Decentralized infrastructure in particular can play a vital role in stopping Big Tech from strengthening their stranglehold on our futures. By enabling distributed and competitive marketplaces that researchers, developers and startups can use to access affordable computing power, decentralized physical infrastructure networks can help new entrants go toe-to-toe with incumbents.
Without moving quickly to preserve openness, the very governments tasked with regulating this tiny cluster of platforms also risk losing out on the abundance the technology will yield. In doing so, they also hand exponentially more power to the handful of private companies that own most of our digital lives.
After all, the dominance of the major platforms means the dominance of the economies that fostered them.
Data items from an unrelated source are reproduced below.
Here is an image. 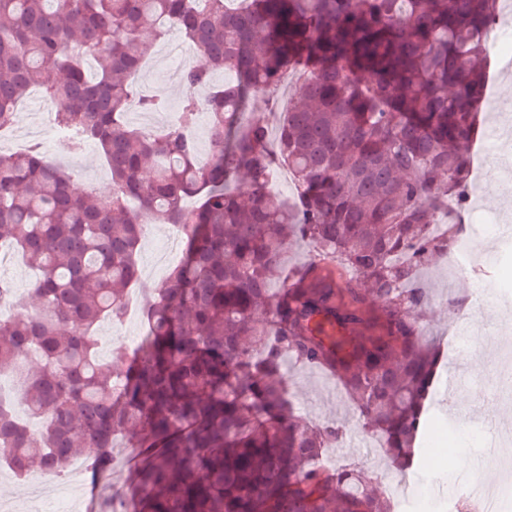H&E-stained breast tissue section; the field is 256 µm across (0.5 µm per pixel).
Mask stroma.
<instances>
[{"mask_svg":"<svg viewBox=\"0 0 512 512\" xmlns=\"http://www.w3.org/2000/svg\"><path fill=\"white\" fill-rule=\"evenodd\" d=\"M179 32H169L155 42L139 76L140 88L161 98L163 110L154 112L152 124L161 127L168 113L179 111L190 91L172 76L173 49L187 48ZM487 111L482 114L483 128L492 130L512 125V73H504L498 58H491L484 85ZM46 110L40 93H31L17 108L11 131L0 137V149L11 151L16 144L38 137ZM39 138V137H38ZM42 140V139H41ZM44 150L66 171L93 192L111 187V175L100 148L88 144L74 154L60 153L54 139L42 140ZM469 204L462 213L463 235L474 253L471 269L464 275L452 272L446 262L423 272L422 281L432 290V306L425 324L427 335L439 340L445 354L437 372L433 397L428 405V424L420 439V448H437L441 454L432 469L421 466L401 472L391 467L377 438L361 429L349 402L336 378L328 373L298 363L288 364L284 378L293 393L296 412L310 420H332L346 430L343 442L334 453L339 462L358 461L365 468L383 472L396 512H420L421 497H429L432 512H448V504L459 492L466 472L482 471L486 483L495 484L499 473L483 468L481 441L473 436L481 428L484 439L492 438L501 425L512 426V402L498 392L491 371L499 361L501 349L512 348V234L491 239L485 237L481 223L488 217H501L512 226V196L485 188L490 170L512 177V168L498 167L495 156L484 155L480 146H473ZM171 225L152 223L140 246V277L137 290L151 292L174 269L170 257L178 248L171 236ZM491 286L484 301L479 325L483 332L496 336L495 346L474 342L470 352L457 349V324L469 313V305L450 306V299L470 296L478 283ZM463 463L458 473L449 472L448 460Z\"/></svg>","mask_w":512,"mask_h":512,"instance_id":"1","label":"stroma"}]
</instances>
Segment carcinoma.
<instances>
[{"instance_id":"cac0c4a2","label":"carcinoma","mask_w":512,"mask_h":512,"mask_svg":"<svg viewBox=\"0 0 512 512\" xmlns=\"http://www.w3.org/2000/svg\"><path fill=\"white\" fill-rule=\"evenodd\" d=\"M230 2L0 0V129L39 88L80 137L62 149L97 144L112 176L98 197L37 145L0 151V248L34 271L24 298L0 280L16 308L0 374L24 409L0 401V469L86 457L108 474L130 433L132 512H394L384 474L321 464L344 429L295 414L283 366L332 371L360 426L413 465L443 359L419 276L461 231L497 0ZM171 28L201 56L180 82L207 94L152 133L125 116L161 107L136 80L145 35ZM220 70L234 83L214 85ZM295 75L275 132L243 121ZM276 164L291 205L269 186ZM150 221L177 226L184 254L146 295L140 349L106 362L97 328L123 318ZM293 244L308 251L290 266Z\"/></svg>"}]
</instances>
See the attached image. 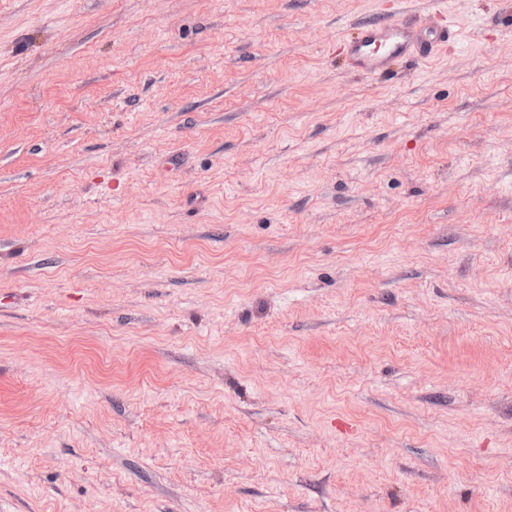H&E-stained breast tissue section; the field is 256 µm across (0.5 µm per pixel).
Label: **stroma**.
<instances>
[{
	"instance_id": "35a3bbf8",
	"label": "stroma",
	"mask_w": 512,
	"mask_h": 512,
	"mask_svg": "<svg viewBox=\"0 0 512 512\" xmlns=\"http://www.w3.org/2000/svg\"><path fill=\"white\" fill-rule=\"evenodd\" d=\"M0 0V512H512V14ZM434 17L438 19L386 16L357 24L356 35L343 42L348 66L366 75H382L395 60L428 59L444 47L457 45L461 33L448 17V9L438 7Z\"/></svg>"
}]
</instances>
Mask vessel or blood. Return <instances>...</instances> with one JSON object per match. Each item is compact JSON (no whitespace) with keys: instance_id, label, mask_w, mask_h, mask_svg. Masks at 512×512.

Keeping AI open is essential to ensure this wave of innovation benefits a worldwide population, not just those who live in wealthy economies.
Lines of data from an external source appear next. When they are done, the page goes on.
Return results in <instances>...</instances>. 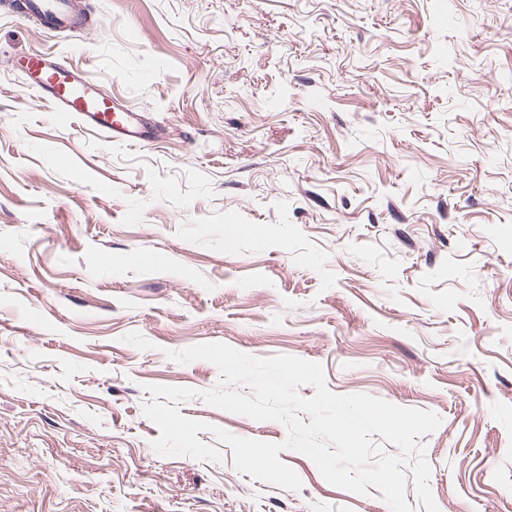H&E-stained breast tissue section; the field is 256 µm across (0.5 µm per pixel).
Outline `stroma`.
<instances>
[{
	"label": "stroma",
	"instance_id": "stroma-1",
	"mask_svg": "<svg viewBox=\"0 0 512 512\" xmlns=\"http://www.w3.org/2000/svg\"><path fill=\"white\" fill-rule=\"evenodd\" d=\"M78 3L0 12V512H391L289 449L297 491L158 455L148 388L214 387L166 356L210 342L437 413L439 512H512V0ZM36 50L156 141L54 120ZM72 0H23L22 9L15 8L10 2H2L6 13H20L25 16L40 17L51 30L76 29L81 24L80 17L75 13Z\"/></svg>",
	"mask_w": 512,
	"mask_h": 512
}]
</instances>
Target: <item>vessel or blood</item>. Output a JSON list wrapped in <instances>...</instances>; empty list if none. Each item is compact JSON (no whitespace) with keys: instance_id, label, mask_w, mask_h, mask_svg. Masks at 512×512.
I'll use <instances>...</instances> for the list:
<instances>
[{"instance_id":"1","label":"vessel or blood","mask_w":512,"mask_h":512,"mask_svg":"<svg viewBox=\"0 0 512 512\" xmlns=\"http://www.w3.org/2000/svg\"><path fill=\"white\" fill-rule=\"evenodd\" d=\"M22 15L41 18L52 30L75 29L81 24L71 0H22ZM29 87L41 99L56 106L61 121H77L84 128L103 133L110 142L141 145L154 129L145 116L106 102L95 80L42 54L26 63Z\"/></svg>"}]
</instances>
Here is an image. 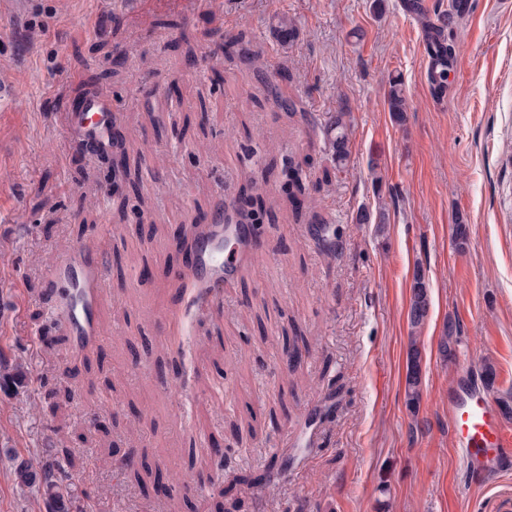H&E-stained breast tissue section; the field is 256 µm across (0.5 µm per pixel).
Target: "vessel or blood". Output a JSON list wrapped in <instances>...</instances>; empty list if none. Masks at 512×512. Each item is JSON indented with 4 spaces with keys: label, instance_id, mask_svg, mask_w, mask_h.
<instances>
[{
    "label": "vessel or blood",
    "instance_id": "obj_1",
    "mask_svg": "<svg viewBox=\"0 0 512 512\" xmlns=\"http://www.w3.org/2000/svg\"><path fill=\"white\" fill-rule=\"evenodd\" d=\"M87 112L92 113V122H85L83 115ZM84 113L74 114L68 121L74 136L106 146L112 125L110 100L102 96L93 98L87 102ZM201 234L206 244L200 263L206 268L207 275L199 277L197 270L190 269L185 271L184 277L202 305L206 306L222 293L225 274L248 253L254 240V230L244 224H207ZM49 274L52 278L67 281L76 291L74 307L61 311V317L73 336L80 341L97 336L99 327L94 312L102 299L99 264H83L71 257L54 265ZM448 410L456 446L474 479L487 477L490 471L500 469L505 460L512 458V438L508 437L494 405L481 386L457 383L448 391Z\"/></svg>",
    "mask_w": 512,
    "mask_h": 512
}]
</instances>
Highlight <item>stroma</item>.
Returning a JSON list of instances; mask_svg holds the SVG:
<instances>
[{
  "mask_svg": "<svg viewBox=\"0 0 512 512\" xmlns=\"http://www.w3.org/2000/svg\"><path fill=\"white\" fill-rule=\"evenodd\" d=\"M32 0L0 14V351L29 385L0 393V512H39L15 465L69 449L82 512H180L121 472L124 455L208 481L188 496L213 512H499L512 473L470 484L448 391L481 382L512 403V0L458 18L448 89L427 81L425 20L450 0ZM298 35L282 47L273 28ZM125 52L113 66V51ZM408 98L394 120L387 92ZM296 104L282 109L271 89ZM112 101L139 194L109 192L111 149L79 151L65 123ZM344 111L349 154L324 134ZM302 162L310 203L294 217L280 170ZM268 212L254 256L210 308L197 307L175 249L235 216L251 189ZM386 210L383 232L356 221ZM469 226L465 248L452 240ZM334 225L341 254L319 245ZM91 253L103 270L100 338L78 344L54 309L51 266ZM431 306L420 333L418 411L406 405L407 310L415 273ZM462 327L456 358L438 341ZM304 334L288 368L286 337ZM184 376L173 381L172 365ZM224 443L223 457L211 452Z\"/></svg>",
  "mask_w": 512,
  "mask_h": 512,
  "instance_id": "obj_1",
  "label": "stroma"
}]
</instances>
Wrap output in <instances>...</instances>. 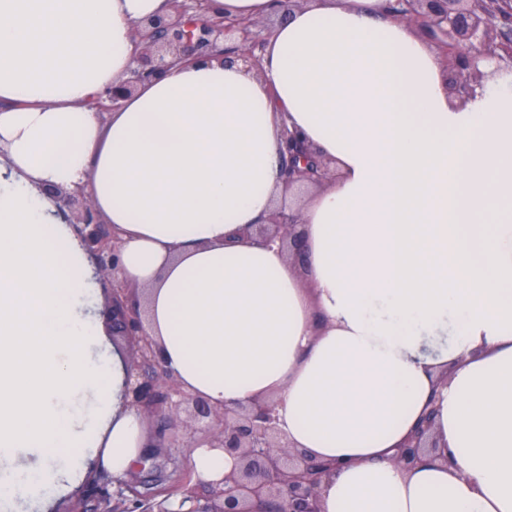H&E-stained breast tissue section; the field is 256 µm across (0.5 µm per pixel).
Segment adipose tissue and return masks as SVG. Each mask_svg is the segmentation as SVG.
I'll use <instances>...</instances> for the list:
<instances>
[{
  "instance_id": "obj_1",
  "label": "adipose tissue",
  "mask_w": 512,
  "mask_h": 512,
  "mask_svg": "<svg viewBox=\"0 0 512 512\" xmlns=\"http://www.w3.org/2000/svg\"><path fill=\"white\" fill-rule=\"evenodd\" d=\"M275 18L260 68L212 53L101 120L134 21L169 0H0V512H47L149 453L93 262L45 187L83 185L180 386L275 399L290 447L335 463L324 512H512V84L448 96L385 0H211ZM299 132L340 176L300 210L308 273L251 234ZM436 402L439 451L395 454ZM201 480L236 465L187 451Z\"/></svg>"
}]
</instances>
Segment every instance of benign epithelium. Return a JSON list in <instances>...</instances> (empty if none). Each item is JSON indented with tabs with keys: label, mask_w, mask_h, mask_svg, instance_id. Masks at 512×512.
Instances as JSON below:
<instances>
[{
	"label": "benign epithelium",
	"mask_w": 512,
	"mask_h": 512,
	"mask_svg": "<svg viewBox=\"0 0 512 512\" xmlns=\"http://www.w3.org/2000/svg\"><path fill=\"white\" fill-rule=\"evenodd\" d=\"M402 4L396 13L417 27L434 44L448 72V89L460 100L485 91L480 66L491 63L496 70L512 73V46L493 44L487 17L477 15L471 0H393ZM261 21L222 20L209 11L208 0H170L165 16L134 23L133 66L126 76L107 87L93 102L100 116L121 107L138 86L163 75L170 67L191 63L219 49V44L234 42L224 59L241 58L257 67L263 47L256 29ZM284 188L323 186L337 178L330 163L305 144L297 132H285L279 143ZM313 159L316 172L306 171L303 159ZM50 199L79 204L70 221L86 251L95 274L112 279V293L105 309L112 338L128 342V379L125 396L129 404L156 425V433L181 425L191 436L183 448L205 443L222 448L237 460L219 486H210V497L200 504L196 488L185 481L176 512H321L320 483L335 466L304 451L288 446L278 428L274 400L236 403L215 407L181 390L165 368L153 341L147 336L140 313V302L131 287L119 280L123 272L121 239L112 224L106 223L80 187L66 190L54 186L46 192ZM299 211L286 206L276 208L269 222L257 224L253 233L277 241L299 264H307V245L298 231ZM436 400L420 417L398 450L395 461L410 466L428 454L441 463L446 458L435 453Z\"/></svg>",
	"instance_id": "benign-epithelium-1"
}]
</instances>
To ensure this wave of innovation is accessible to all and benefits humanity globally, we should consider a set of principles to help preserve openness in the face of a massive corporate power play:
Foster competition with startup sandboxes. Startups need time to experiment and find their footing. In the face of well-heeled competition that has the resources to pay for the high costs of compute for AI innovation, Sandboxes allow startups room to experiment, as they can grow to a certain size before any burdensome AI safety regulations come into effect.
Mitigate risks with decentralization. Stop equating decentralization purely with crypto. Decentralized infrastructure reduces systemic risk caused by the centralization of essential functions in corporate-controlled clouds.
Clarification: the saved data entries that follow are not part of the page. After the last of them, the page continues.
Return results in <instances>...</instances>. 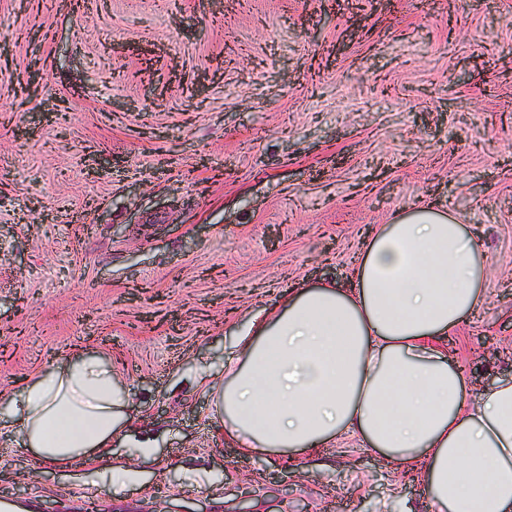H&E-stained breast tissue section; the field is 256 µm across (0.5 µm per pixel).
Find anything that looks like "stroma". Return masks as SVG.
Masks as SVG:
<instances>
[{
	"instance_id": "stroma-1",
	"label": "stroma",
	"mask_w": 512,
	"mask_h": 512,
	"mask_svg": "<svg viewBox=\"0 0 512 512\" xmlns=\"http://www.w3.org/2000/svg\"><path fill=\"white\" fill-rule=\"evenodd\" d=\"M0 500L17 512H435L357 441L243 454L200 370L374 227L454 213L489 258L448 341L512 380V0H0ZM138 421L141 485L38 459L9 398L79 354ZM150 440L159 464L133 457Z\"/></svg>"
}]
</instances>
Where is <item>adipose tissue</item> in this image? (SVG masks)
I'll list each match as a JSON object with an SVG mask.
<instances>
[{
  "label": "adipose tissue",
  "mask_w": 512,
  "mask_h": 512,
  "mask_svg": "<svg viewBox=\"0 0 512 512\" xmlns=\"http://www.w3.org/2000/svg\"><path fill=\"white\" fill-rule=\"evenodd\" d=\"M487 257L449 212L418 207L374 230L351 287H300L236 338L223 380L198 385L243 451L307 450L344 435L422 466L437 512H512V381L470 398L448 337L482 300ZM111 364L85 354L10 398L23 446L101 467L108 492L140 474L112 453L131 426Z\"/></svg>",
  "instance_id": "obj_1"
}]
</instances>
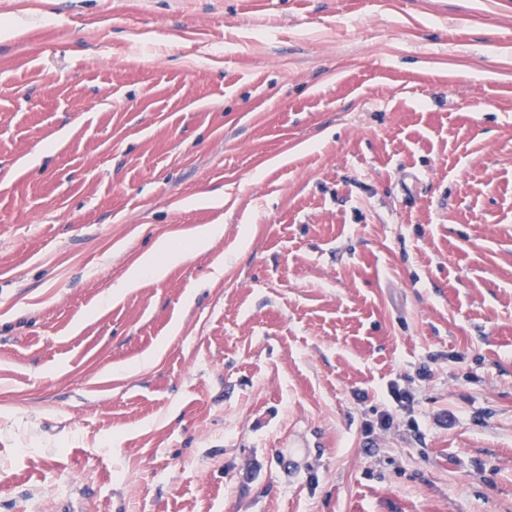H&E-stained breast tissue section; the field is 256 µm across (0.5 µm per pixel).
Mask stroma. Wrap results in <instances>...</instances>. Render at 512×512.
Segmentation results:
<instances>
[{"mask_svg":"<svg viewBox=\"0 0 512 512\" xmlns=\"http://www.w3.org/2000/svg\"><path fill=\"white\" fill-rule=\"evenodd\" d=\"M0 512H512V0H0Z\"/></svg>","mask_w":512,"mask_h":512,"instance_id":"35a3bbf8","label":"stroma"}]
</instances>
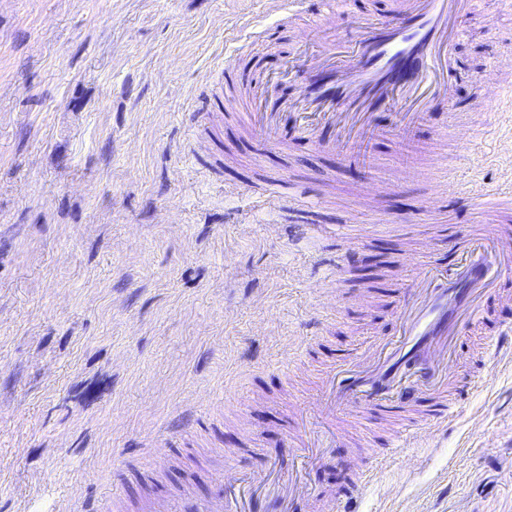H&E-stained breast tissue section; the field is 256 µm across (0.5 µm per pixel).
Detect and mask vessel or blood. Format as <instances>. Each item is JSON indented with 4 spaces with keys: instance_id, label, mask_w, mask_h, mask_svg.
<instances>
[{
    "instance_id": "1",
    "label": "vessel or blood",
    "mask_w": 512,
    "mask_h": 512,
    "mask_svg": "<svg viewBox=\"0 0 512 512\" xmlns=\"http://www.w3.org/2000/svg\"><path fill=\"white\" fill-rule=\"evenodd\" d=\"M340 6V0H318L316 49L304 61L288 64L296 93L269 102L262 98V79L242 89L223 74L210 73L195 100L192 129L216 126L222 115L212 106L220 101L236 110L258 158L329 130L333 136L326 148L357 164L356 147L375 136L373 116L379 108L399 102L396 127L403 134L427 112L453 101L457 63L451 45L463 35L458 17L472 12L474 0H392L391 18L385 22L361 13L348 55L332 32ZM476 81L495 93L465 107L472 117L512 96V51L493 56ZM260 196L265 201L292 197L308 210L317 206L316 198L291 193L283 177L267 182ZM455 253L452 263L438 258L424 263L400 297L390 334L364 345L323 380L325 412L360 405L368 423L398 425L391 451L395 457L416 446L421 429L445 431L456 415L455 399L468 391L451 370L457 341L495 295L503 270L512 267V228L497 224L461 238ZM487 334L489 359L511 361L512 330L494 327ZM216 482L211 501L195 503L183 496L169 502L165 512H253L267 491L273 494V512H290L291 501L305 490L301 468L281 472L272 458L263 476L226 471Z\"/></svg>"
}]
</instances>
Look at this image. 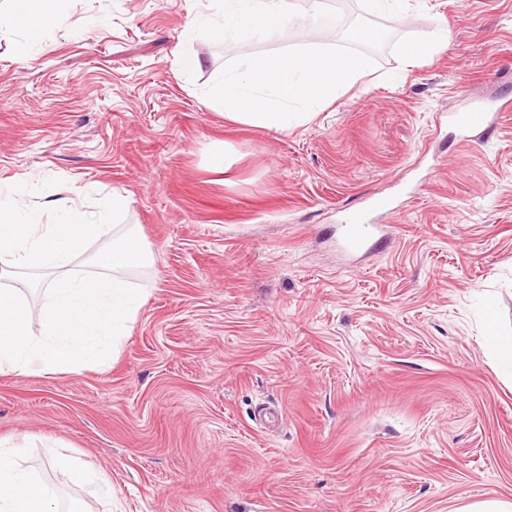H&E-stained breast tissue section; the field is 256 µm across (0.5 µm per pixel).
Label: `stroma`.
Here are the masks:
<instances>
[{"label": "stroma", "mask_w": 512, "mask_h": 512, "mask_svg": "<svg viewBox=\"0 0 512 512\" xmlns=\"http://www.w3.org/2000/svg\"><path fill=\"white\" fill-rule=\"evenodd\" d=\"M391 37L443 33L375 65L306 123L225 121L205 96L245 52L343 43L326 24L219 41L187 35L212 0H69L0 30V184L82 212L118 192L147 264L141 307L104 361L0 373V439L59 512H458L512 501V111L460 144L438 115L512 84V0H410ZM33 47L18 53L20 41ZM192 54L198 70H180ZM228 149L231 165L213 167ZM58 187H51V180ZM395 195L386 240L355 267L341 209ZM71 456L108 479L73 487ZM51 466L55 470L65 472L70 481L76 485H81L92 480V473L84 467L76 466L70 457L58 454L51 460Z\"/></svg>", "instance_id": "35a3bbf8"}]
</instances>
Distributing compute power across a wide network of service-providing nodes also guards against centralized points of failure so systems can continue to function in the event of outages. This boosts resilience against cyber threats by eliminating single points of attack, making it harder for malicious actors to steal data and/or cripple mission-critical systems.
Support those building open-source AI. Those criticizing open-source AI view only the potential negatives of what builders have been trying to accomplish. The goal is to create accessible and free alternatives to closed and expensive models. Builders also want to empower people to use AI on the inputs and outputs of their choosing, on their own machines – rather than only the “allowable” inputs that big tech determines.
Open-source AI builders are also giving people market-based access to compute as opposed to permissioned access controlled only by a handful of companies. These goals are aligned with the principles of market freedom and open innovation, which should be supported at scale.
Encourage innovation. Enforce applications. Current regulatory thinking has centered around preventing new players from developing AI models that are deemed too large, or that consume too much compute to train. These arbitrary constraints not only stifle innovation; they also offer Big Tech a chance to take the lead in the race — especially as they’re fuelled by the cash cows of their existing successful business models built on closed systems.
Regulation should instead focus on harmful uses of the technology: if you’re using AI to steal IP or defraud others, you should be treated as a thief or a fraudster. We shouldn’t hamper innovators from developing foundational models and compute that enable significant human advancement simply because a small minority will choose to use it for ill.
Given the transformational power of AI for humanity, we must take a clear-eyed approach to the real risks – and avoid the trap of letting ill-informed fears drive hasty action that imposes arbitrary and ineffective regulations on innovators.
Governments around the globe should support innovators and ensure our best and brightest minds have a place in the game – not set arbitrary parameters that will perpetuate and enlarge existing monopolies. We must act quickly but with care. The time is now.